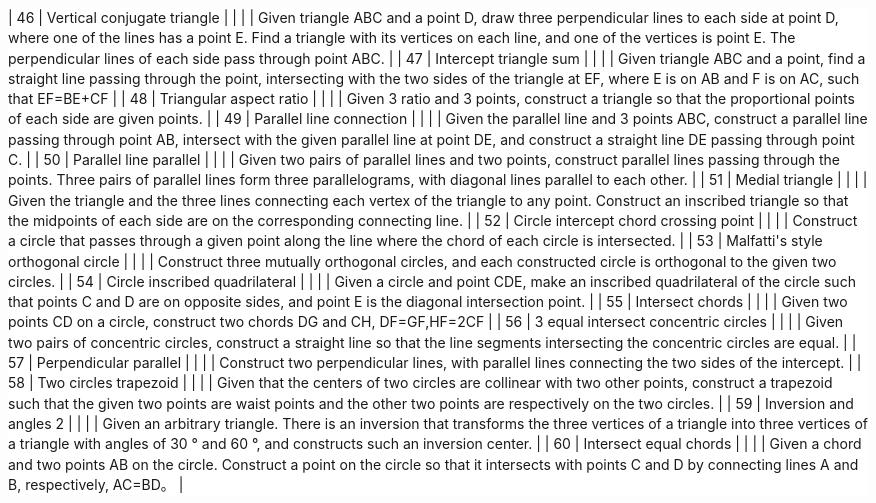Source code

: | 46  | Vertical conjugate triangle                   |       |       |       | Given triangle ABC and a point D, draw three perpendicular lines to each side at point D, where one of the lines has a point E. Find a triangle with its vertices on each line, and one of the vertices is point E. The perpendicular lines of each side pass through point ABC.                     |
| 47  | Intercept triangle sum                        |       |       |       | Given triangle ABC and a point, find a straight line passing through the point, intersecting with the two sides of the triangle at EF, where E is on AB and F is on AC, such that EF=BE+CF                                                                                                           |
| 48  | Triangular aspect ratio                       |       |       |       | Given 3 ratio and 3 points, construct a triangle so that the proportional points of each side are given points.                                                                                                                                                                                      |
| 49  | Parallel line connection                      |       |       |       | Given the parallel line and 3 points ABC, construct a parallel line passing through point AB, intersect with the given parallel line at point DE, and construct a straight line DE passing through point C.                                                                                          |
| 50  | Parallel line parallel                        |       |       |       | Given two pairs of parallel lines and two points, construct parallel lines passing through the points. Three pairs of parallel lines form three parallelograms, with diagonal lines parallel to each other.                                                                                          |
| 51  | Medial triangle                               |       |       |       | Given the triangle and the three lines connecting each vertex of the triangle to any point. Construct an inscribed triangle so that the midpoints of each side are on the corresponding connecting line.                                                                                             |
| 52  | Circle intercept chord crossing point         |       |       |       | Construct a circle that passes through a given point along the line where the chord of each circle is intersected.                                                                                                                                                                                   |
| 53  | Malfatti's style orthogonal circle            |       |       |       | Construct three mutually orthogonal circles, and each constructed circle is orthogonal to the given two circles.                                                                                                                                                                                     |
| 54  | Circle inscribed quadrilateral                |       |       |       | Given a circle and point CDE, make an inscribed quadrilateral of the circle such that points C and D are on opposite sides, and point E is the diagonal intersection point.                                                                                                                          |
| 55  | Intersect chords                              |       |       |       | Given two points CD on a circle, construct two chords DG and CH, DF=GF,HF=2CF                                                                                                                                                                                                                        |
| 56  | 3 equal intersect concentric circles          |       |       |       | Given two pairs of concentric circles, construct a straight line so that the line segments intersecting the concentric circles are equal.                                                                                                                                                            |
| 57  | Perpendicular parallel                        |       |       |       | Construct two perpendicular lines, with parallel lines connecting the two sides of the intercept.                                                                                                                                                                                                    |
| 58  | Two circles trapezoid                         |       |       |       | Given that the centers of two circles are collinear with two other points, construct a trapezoid such that the given two points are waist points and the other two points are respectively on the two circles.                                                                                       |
| 59  | Inversion and angles 2                        |       |       |       | Given an arbitrary triangle. There is an inversion that transforms the three vertices of a triangle into three vertices of a triangle with angles of 30 ° and 60 °, and constructs such an inversion center.                                                                                       |
| 60  | Intersect equal chords                        |       |       |       | Given a chord and two points AB on the circle. Construct a point on the circle so that it intersects with points C and D by connecting lines A and B, respectively, AC=BD。                                                                                                                          |


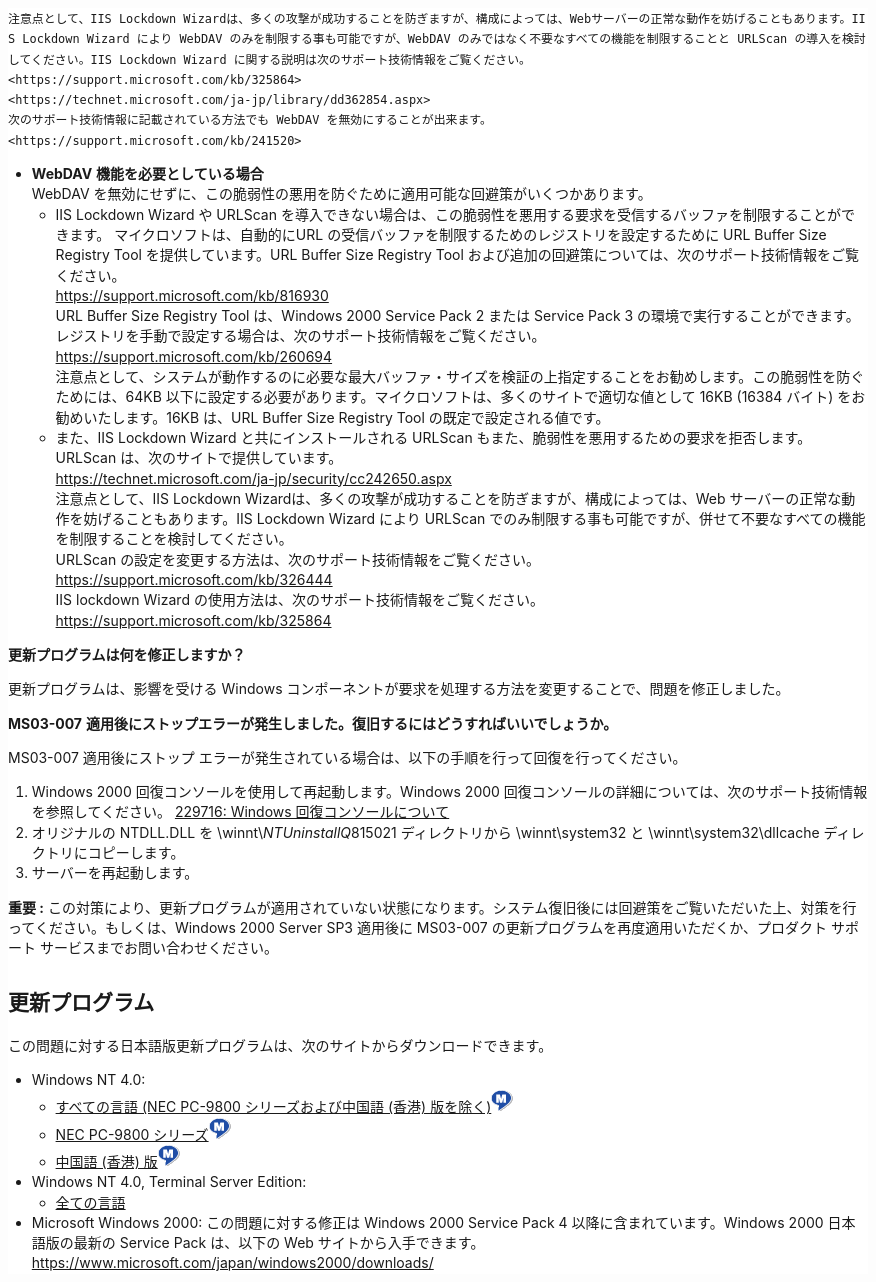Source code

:     注意点として、IIS Lockdown Wizardは、多くの攻撃が成功することを防ぎますが、構成によっては、Webサーバーの正常な動作を妨げることもあります。IIS Lockdown Wizard により WebDAV のみを制限する事も可能ですが、WebDAV のみではなく不要なすべての機能を制限することと URLScan の導入を検討してください。IIS Lockdown Wizard に関する説明は次のサポート技術情報をご覧ください。  
    <https://support.microsoft.com/kb/325864>  
    <https://technet.microsoft.com/ja-jp/library/dd362854.aspx>  
    次のサポート技術情報に記載されている方法でも WebDAV を無効にすることが出来ます。  
    <https://support.microsoft.com/kb/241520>  
-   **WebDAV** **機能を必要としている場合**  
    WebDAV を無効にせずに、この脆弱性の悪用を防ぐために適用可能な回避策がいくつかあります。  
    -   IIS Lockdown Wizard や URLScan を導入できない場合は、この脆弱性を悪用する要求を受信するバッファを制限することができます。 マイクロソフトは、自動的にURL の受信バッファを制限するためのレジストリを設定するために URL Buffer Size Registry Tool を提供しています。URL Buffer Size Registry Tool および追加の回避策については、次のサポート技術情報をご覧ください。  
        <https://support.microsoft.com/kb/816930>  
        URL Buffer Size Registry Tool は、Windows 2000 Service Pack 2 または Service Pack 3 の環境で実行することができます。  
        レジストリを手動で設定する場合は、次のサポート技術情報をご覧ください。  
        <https://support.microsoft.com/kb/260694>  
        注意点として、システムが動作するのに必要な最大バッファ・サイズを検証の上指定することをお勧めします。この脆弱性を防ぐためには、64KB 以下に設定する必要があります。マイクロソフトは、多くのサイトで適切な値として 16KB (16384 バイト) をお勧めいたします。16KB は、URL Buffer Size Registry Tool の既定で設定される値です。  
    -   また、IIS Lockdown Wizard と共にインストールされる URLScan もまた、脆弱性を悪用するための要求を拒否します。URLScan は、次のサイトで提供しています。  
        <https://technet.microsoft.com/ja-jp/security/cc242650.aspx>  
        注意点として、IIS Lockdown Wizardは、多くの攻撃が成功することを防ぎますが、構成によっては、Web サーバーの正常な動作を妨げることもあります。IIS Lockdown Wizard により URLScan でのみ制限する事も可能ですが、併せて不要なすべての機能を制限することを検討してください。  
        URLScan の設定を変更する方法は、次のサポート技術情報をご覧ください。  
        <https://support.microsoft.com/kb/326444>  
        IIS lockdown Wizard の使用方法は、次のサポート技術情報をご覧ください。  
        <https://support.microsoft.com/kb/325864>  

**更新プログラムは何を修正しますか？**

更新プログラムは、影響を受ける Windows コンポーネントが要求を処理する方法を変更することで、問題を修正しました。

**MS03-007** **適用後にストップエラーが発生しました。復旧するにはどうすればいいでしょうか。**

MS03-007 適用後にストップ エラーが発生されている場合は、以下の手順を行って回復を行ってください。

1.  Windows 2000 回復コンソールを使用して再起動します。Windows 2000 回復コンソールの詳細については、次のサポート技術情報を参照してください。
    [229716: Windows 回復コンソールについて](https://support.microsoft.com/kb/229716)
2.  オリジナルの NTDLL.DLL を \\winnt\\$NTUninstallQ815021$ ディレクトリから \\winnt\\system32 と \\winnt\\system32\\dllcache ディレクトリにコピーします。
3.  サーバーを再起動します。

**重要 :**   この対策により、更新プログラムが適用されていない状態になります。システム復旧後には回避策をご覧いただいた上、対策を行ってください。もしくは、Windows 2000 Server SP3 適用後に MS03-007 の更新プログラムを再度適用いただくか、プロダクト サポート サービスまでお問い合わせください。

更新プログラム
--------------

<span></span>
この問題に対する日本語版更新プログラムは、次のサイトからダウンロードできます。

-   Windows NT 4.0:
    -   [すべての言語 (NEC PC-9800 シリーズおよび中国語 (香港) 版を除く)](https://www.microsoft.com/download/details.aspx?familyid=9a64851a-05ae-4912-9967-3aa3b4d5a76f&displaylang=ja)![](../../images/Dn636326.mu_s(ja-JP,Security.10).gif)
    -   [NEC PC-9800 シリーズ](https://www.microsoft.com/download/details.aspx?familyid=e20a695d-977d-4247-af3b-4b58850b1795&displaylang=ja)![](../../images/Dn636326.mu_s(ja-JP,Security.10).gif)
    -   [中国語 (香港) 版](https://www.microsoft.com/download/details.aspx?familyid=55483a84-a8c7-48af-bd83-9ec4b99f87cd&displaylang=zh-tw)![](../../images/Dn636326.mu_s(ja-JP,Security.10).gif)
-   Windows NT 4.0, Terminal Server Edition:
    -   [全ての言語](https://www.microsoft.com/download/details.aspx?familyid=ae57f47f-dc4d-40e9-8879-41a09767111f&displaylang=ja)
-   Microsoft Windows 2000:
    この問題に対する修正は Windows 2000 Service Pack 4 以降に含まれています。Windows 2000 日本語版の最新の Service Pack は、以下の Web サイトから入手できます。  
    <https://www.microsoft.com/japan/windows2000/downloads/>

TASK DETAILS
Would you please print the entries once more, word for word, minus the pictures?

WRITTEN ANSWER
Source code

: | 46  | Vertical conjugate triangle                   |       |       |       | Given triangle ABC and a point D, draw three perpendicular lines to each side at point D, where one of the lines has a point E. Find a triangle with its vertices on each line, and one of the vertices is point E. The perpendicular lines of each side pass through point ABC.                     |
| 47  | Intercept triangle sum                        |       |       |       | Given triangle ABC and a point, find a straight line passing through the point, intersecting with the two sides of the triangle at EF, where E is on AB and F is on AC, such that EF=BE+CF                                                                                                           |
| 48  | Triangular aspect ratio                       |       |       |       | Given 3 ratio and 3 points, construct a triangle so that the proportional points of each side are given points.                                                                                                                                                                                      |
| 49  | Parallel line connection                      |       |       |       | Given the parallel line and 3 points ABC, construct a parallel line passing through point AB, intersect with the given parallel line at point DE, and construct a straight line DE passing through point C.                                                                                          |
| 50  | Parallel line parallel                        |       |       |       | Given two pairs of parallel lines and two points, construct parallel lines passing through the points. Three pairs of parallel lines form three parallelograms, with diagonal lines parallel to each other.                                                                                          |
| 51  | Medial triangle                               |       |       |       | Given the triangle and the three lines connecting each vertex of the triangle to any point. Construct an inscribed triangle so that the midpoints of each side are on the corresponding connecting line.                                                                                             |
| 52  | Circle intercept chord crossing point         |       |       |       | Construct a circle that passes through a given point along the line where the chord of each circle is intersected.                                                                                                                                                                                   |
| 53  | Malfatti's style orthogonal circle            |       |       |       | Construct three mutually orthogonal circles, and each constructed circle is orthogonal to the given two circles.                                                                                                                                                                                     |
| 54  | Circle inscribed quadrilateral                |       |       |       | Given a circle and point CDE, make an inscribed quadrilateral of the circle such that points C and D are on opposite sides, and point E is the diagonal intersection point.                                                                                                                          |
| 55  | Intersect chords                              |       |       |       | Given two points CD on a circle, construct two chords DG and CH, DF=GF,HF=2CF                                                                                                                                                                                                                        |
| 56  | 3 equal intersect concentric circles          |       |       |       | Given two pairs of concentric circles, construct a straight line so that the line segments intersecting the concentric circles are equal.                                                                                                                                                            |
| 57  | Perpendicular parallel                        |       |       |       | Construct two perpendicular lines, with parallel lines connecting the two sides of the intercept.                                                                                                                                                                                                    |
| 58  | Two circles trapezoid                         |       |       |       | Given that the centers of two circles are collinear with two other points, construct a trapezoid such that the given two points are waist points and the other two points are respectively on the two circles.                                                                                       |
| 59  | Inversion and angles 2                        |       |       |       | Given an arbitrary triangle. There is an inversion that transforms the three vertices of a triangle into three vertices of a triangle with angles of 30 ° and 60 °, and constructs such an inversion center.                                                                                       |
| 60  | Intersect equal chords                        |       |       |       | Given a chord and two points AB on the circle. Construct a point on the circle so that it intersects with points C and D by connecting lines A and B, respectively, AC=BD。                                                                                                                          |


Source code

:     注意点として、IIS Lockdown Wizardは、多くの攻撃が成功することを防ぎますが、構成によっては、Webサーバーの正常な動作を妨げることもあります。IIS Lockdown Wizard により WebDAV のみを制限する事も可能ですが、WebDAV のみではなく不要なすべての機能を制限することと URLScan の導入を検討してください。IIS Lockdown Wizard に関する説明は次のサポート技術情報をご覧ください。  
    <https://support.microsoft.com/kb/325864>  
    <https://technet.microsoft.com/ja-jp/library/dd362854.aspx>  
    次のサポート技術情報に記載されている方法でも WebDAV を無効にすることが出来ます。  
    <https://support.microsoft.com/kb/241520>  
-   **WebDAV** **機能を必要としている場合**  
    WebDAV を無効にせずに、この脆弱性の悪用を防ぐために適用可能な回避策がいくつかあります。  
    -   IIS Lockdown Wizard や URLScan を導入できない場合は、この脆弱性を悪用する要求を受信するバッファを制限することができます。 マイクロソフトは、自動的にURL の受信バッファを制限するためのレジストリを設定するために URL Buffer Size Registry Tool を提供しています。URL Buffer Size Registry Tool および追加の回避策については、次のサポート技術情報をご覧ください。  
        <https://support.microsoft.com/kb/816930>  
        URL Buffer Size Registry Tool は、Windows 2000 Service Pack 2 または Service Pack 3 の環境で実行することができます。  
        レジストリを手動で設定する場合は、次のサポート技術情報をご覧ください。  
        <https://support.microsoft.com/kb/260694>  
        注意点として、システムが動作するのに必要な最大バッファ・サイズを検証の上指定することをお勧めします。この脆弱性を防ぐためには、64KB 以下に設定する必要があります。マイクロソフトは、多くのサイトで適切な値として 16KB (16384 バイト) をお勧めいたします。16KB は、URL Buffer Size Registry Tool の既定で設定される値です。  
    -   また、IIS Lockdown Wizard と共にインストールされる URLScan もまた、脆弱性を悪用するための要求を拒否します。URLScan は、次のサイトで提供しています。  
        <https://technet.microsoft.com/ja-jp/security/cc242650.aspx>  
        注意点として、IIS Lockdown Wizardは、多くの攻撃が成功することを防ぎますが、構成によっては、Web サーバーの正常な動作を妨げることもあります。IIS Lockdown Wizard により URLScan でのみ制限する事も可能ですが、併せて不要なすべての機能を制限することを検討してください。  
        URLScan の設定を変更する方法は、次のサポート技術情報をご覧ください。  
        <https://support.microsoft.com/kb/326444>  
        IIS lockdown Wizard の使用方法は、次のサポート技術情報をご覧ください。  
        <https://support.microsoft.com/kb/325864>  

**更新プログラムは何を修正しますか？**

更新プログラムは、影響を受ける Windows コンポーネントが要求を処理する方法を変更することで、問題を修正しました。

**MS03-007** **適用後にストップエラーが発生しました。復旧するにはどうすればいいでしょうか。**

MS03-007 適用後にストップ エラーが発生されている場合は、以下の手順を行って回復を行ってください。

1.  Windows 2000 回復コンソールを使用して再起動します。Windows 2000 回復コンソールの詳細については、次のサポート技術情報を参照してください。
    [229716: Windows 回復コンソールについて](https://support.microsoft.com/kb/229716)
2.  オリジナルの NTDLL.DLL を \\winnt\\$NTUninstallQ815021$ ディレクトリから \\winnt\\system32 と \\winnt\\system32\\dllcache ディレクトリにコピーします。
3.  サーバーを再起動します。

**重要 :**   この対策により、更新プログラムが適用されていない状態になります。システム復旧後には回避策をご覧いただいた上、対策を行ってください。もしくは、Windows 2000 Server SP3 適用後に MS03-007 の更新プログラムを再度適用いただくか、プロダクト サポート サービスまでお問い合わせください。

更新プログラム
--------------

<span></span>
この問題に対する日本語版更新プログラムは、次のサイトからダウンロードできます。

-   Windows NT 4.0:
    -   [すべての言語 (NEC PC-9800 シリーズおよび中国語 (香港) 版を除く)](https://www.microsoft.com/download/details.aspx?familyid=9a64851a-05ae-4912-9967-3aa3b4d5a76f&displaylang=ja)![](../../images/Dn636326.mu_s(ja-JP,Security.10).gif)
    -   [NEC PC-9800 シリーズ](https://www.microsoft.com/download/details.aspx?familyid=e20a695d-977d-4247-af3b-4b58850b1795&displaylang=ja)![](../../images/Dn636326.mu_s(ja-JP,Security.10).gif)
    -   [中国語 (香港) 版](https://www.microsoft.com/download/details.aspx?familyid=55483a84-a8c7-48af-bd83-9ec4b99f87cd&displaylang=zh-tw)![](../../images/Dn636326.mu_s(ja-JP,Security.10).gif)
-   Windows NT 4.0, Terminal Server Edition:
    -   [全ての言語](https://www.microsoft.com/download/details.aspx?familyid=ae57f47f-dc4d-40e9-8879-41a09767111f&displaylang=ja)
-   Microsoft Windows 2000:
    この問題に対する修正は Windows 2000 Service Pack 4 以降に含まれています。Windows 2000 日本語版の最新の Service Pack は、以下の Web サイトから入手できます。  
    <https://www.microsoft.com/japan/windows2000/downloads/>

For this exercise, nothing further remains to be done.